The ‘Optimism Index’ is a tool designed for trainers of group journalism sessions to gauge and ultimately improve the participants’ hope for the future by first identifying their main concerns.
A media development project exists to help tackle problems. We might be trying to raise general standards, address particular issues of concern, teach the techniques of investigative journalism or combat misinformation.
Frequently, the problems have their origins not so much in the news organisation in question, but in the wider political or social context. These can seem intractable.
It’s common to find news staff struggling in difficult conditions. They might be ground down and depressed by their situation. They doubt things will ever get better.
Journalists can easily fall prey to cynicism and defeatism, purely because of the difficult things they have to deal with, day in and day out.
So whatever we are trying to achieve in teaching new skills and standards, we ALSO want to complete our work by leaving the news staff in a more positive frame of mind. We want to impart energy and optimism about the future.

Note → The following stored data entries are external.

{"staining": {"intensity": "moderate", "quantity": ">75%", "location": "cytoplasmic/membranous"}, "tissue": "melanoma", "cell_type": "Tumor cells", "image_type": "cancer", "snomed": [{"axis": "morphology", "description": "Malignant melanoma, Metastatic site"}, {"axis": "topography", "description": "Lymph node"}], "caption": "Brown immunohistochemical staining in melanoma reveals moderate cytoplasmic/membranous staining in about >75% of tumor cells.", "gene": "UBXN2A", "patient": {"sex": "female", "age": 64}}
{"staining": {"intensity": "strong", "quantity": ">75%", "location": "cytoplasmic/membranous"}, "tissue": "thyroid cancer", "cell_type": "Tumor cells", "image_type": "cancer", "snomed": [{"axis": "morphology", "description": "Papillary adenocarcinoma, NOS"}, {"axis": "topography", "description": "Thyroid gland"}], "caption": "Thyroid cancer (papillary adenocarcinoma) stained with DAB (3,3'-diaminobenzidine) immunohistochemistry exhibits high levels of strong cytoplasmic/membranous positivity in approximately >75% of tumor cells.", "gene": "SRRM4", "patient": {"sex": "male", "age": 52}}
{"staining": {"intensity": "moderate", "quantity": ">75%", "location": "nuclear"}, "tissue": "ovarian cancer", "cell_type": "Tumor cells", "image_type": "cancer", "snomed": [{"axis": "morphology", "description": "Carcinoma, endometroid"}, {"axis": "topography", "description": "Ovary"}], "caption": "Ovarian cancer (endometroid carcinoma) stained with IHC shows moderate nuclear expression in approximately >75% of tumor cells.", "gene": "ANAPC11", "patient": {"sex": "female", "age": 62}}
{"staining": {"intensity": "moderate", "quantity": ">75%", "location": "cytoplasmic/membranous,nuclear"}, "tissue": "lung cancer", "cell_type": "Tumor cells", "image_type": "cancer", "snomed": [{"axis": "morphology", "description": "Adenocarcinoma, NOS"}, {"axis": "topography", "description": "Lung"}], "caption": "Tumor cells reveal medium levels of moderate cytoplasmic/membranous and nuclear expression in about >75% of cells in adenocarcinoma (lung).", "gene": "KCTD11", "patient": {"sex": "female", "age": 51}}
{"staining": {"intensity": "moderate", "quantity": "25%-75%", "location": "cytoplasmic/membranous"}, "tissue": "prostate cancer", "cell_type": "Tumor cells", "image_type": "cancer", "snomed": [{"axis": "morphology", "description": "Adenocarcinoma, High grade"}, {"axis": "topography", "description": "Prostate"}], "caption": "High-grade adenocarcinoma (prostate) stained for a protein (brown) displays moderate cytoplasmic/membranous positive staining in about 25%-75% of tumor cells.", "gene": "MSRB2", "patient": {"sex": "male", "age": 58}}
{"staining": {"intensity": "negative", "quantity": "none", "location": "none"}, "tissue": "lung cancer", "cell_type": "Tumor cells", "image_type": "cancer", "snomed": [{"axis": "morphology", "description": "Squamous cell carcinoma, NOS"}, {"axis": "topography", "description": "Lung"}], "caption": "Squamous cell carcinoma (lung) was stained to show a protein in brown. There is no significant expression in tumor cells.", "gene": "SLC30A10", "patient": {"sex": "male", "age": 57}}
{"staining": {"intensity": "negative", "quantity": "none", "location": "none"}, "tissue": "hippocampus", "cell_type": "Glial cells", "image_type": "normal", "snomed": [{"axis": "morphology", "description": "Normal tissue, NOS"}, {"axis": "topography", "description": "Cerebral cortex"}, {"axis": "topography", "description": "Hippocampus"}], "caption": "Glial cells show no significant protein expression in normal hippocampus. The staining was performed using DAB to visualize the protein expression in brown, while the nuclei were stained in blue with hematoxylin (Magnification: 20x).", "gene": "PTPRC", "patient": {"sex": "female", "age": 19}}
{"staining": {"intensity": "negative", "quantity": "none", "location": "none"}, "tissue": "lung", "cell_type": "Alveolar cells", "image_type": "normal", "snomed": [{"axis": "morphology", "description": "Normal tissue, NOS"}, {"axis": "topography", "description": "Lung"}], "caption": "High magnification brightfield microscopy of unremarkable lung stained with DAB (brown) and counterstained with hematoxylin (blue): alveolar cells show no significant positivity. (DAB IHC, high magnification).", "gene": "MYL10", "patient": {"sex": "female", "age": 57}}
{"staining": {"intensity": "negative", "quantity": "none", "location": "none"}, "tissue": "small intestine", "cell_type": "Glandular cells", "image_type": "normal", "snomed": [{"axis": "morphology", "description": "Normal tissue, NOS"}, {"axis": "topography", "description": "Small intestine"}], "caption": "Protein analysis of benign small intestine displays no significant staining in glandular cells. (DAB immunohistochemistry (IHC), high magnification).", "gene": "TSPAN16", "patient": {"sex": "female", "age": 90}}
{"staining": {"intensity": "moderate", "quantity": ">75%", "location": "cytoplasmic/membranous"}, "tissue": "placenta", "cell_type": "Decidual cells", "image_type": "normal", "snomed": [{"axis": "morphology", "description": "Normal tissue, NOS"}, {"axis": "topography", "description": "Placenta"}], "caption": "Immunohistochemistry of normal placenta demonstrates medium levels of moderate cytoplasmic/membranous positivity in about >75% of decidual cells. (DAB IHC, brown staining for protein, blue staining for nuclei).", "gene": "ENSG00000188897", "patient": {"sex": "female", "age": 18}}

For this reason, we devised a system to identify the most important problems in the journalists’ minds, find out what level of hope they have for the future and seek to improve it in the course of our work.
We call it the Media Helping Media Optimism Index. It is a simple enough idea and you can adapt its implementation to suit your purposes but this is one way in which it works:
- On the first day, after all the introductions have been done, make sure you have a list of names of the participants.
- Now allocate the first hour to the Optimism Index.
- Start by asking the group to tell you the problems they face.
- Write the answers down on a whiteboard or flip chart for everybody to see.
- As each problem is identified, ask for more detail about it.
- Encourage everyone present to chip in and give examples.
- Make notes of these – they will be useful later in the course.
Your objective here is to get as much participation as possible and as long a list of problems as possible – but also to get some sense of the relative importance of these problems and who is most bothered by them.
Keep your own mood light but do not at this stage start asking for suggestions about how to tackle the problems. That comes later.
You are encouraging them to open up and vent, but be careful the discussion does not become personal.
Towards the end of the session you should have a long list in no particular order.
Ask everybody to list the top three problems, in order.
Now you are going to ask each individual to give a value to their level of hope for the future.
There can be a high level of flexibility in how you phrase the question. That will depend how you judge their situation and their mood.
You might put it like this: “I am going ask you now to tell me how confident you feel that we can make progress in addressing these problems and improving your lives as working journalists. Please give marks out of 10, 10 being very confident indeed and 1 being not confident at all.”
Repeat the question several times until you’re sure that everybody understands it.
Stress that this information is for your personal edification only and will not be passed on to their editors or anyone else. It is information in confidence.
Go round the room and take each person’s score. Write it down on your list of names – but again stress that you will not be showing it to anyone else.
While explaining out loud what you are doing, add up all the scores and divide the total by the number of participants.
Finally, you announce something like this: “On a scale of one to ten, our group’s score in the Index of Optimism is 4.5”.
You can leave it at that and move on but the discussion in that first hour will inform the rest of your work: you now know what people are worried about.
As you work through your planned course, whatever it is about, keep relating it to the problems and examples you collected in that first hour. It will ensure the content is relevant to the participants.
Your aim is to come back to the index and repeat the voting exercise just before the end of the course – and before you ask your students to do a formal appraisal.
If you have worked well, the Index average will be higher than at the first count and you will have some data, albeit not exactly scientific, that you have succeeded in raising confidence, morale and, of course, optimism.
But the main objective is not to increase your own sense of accomplishment – it is genuinely to make the journalists feel better about themselves and their future.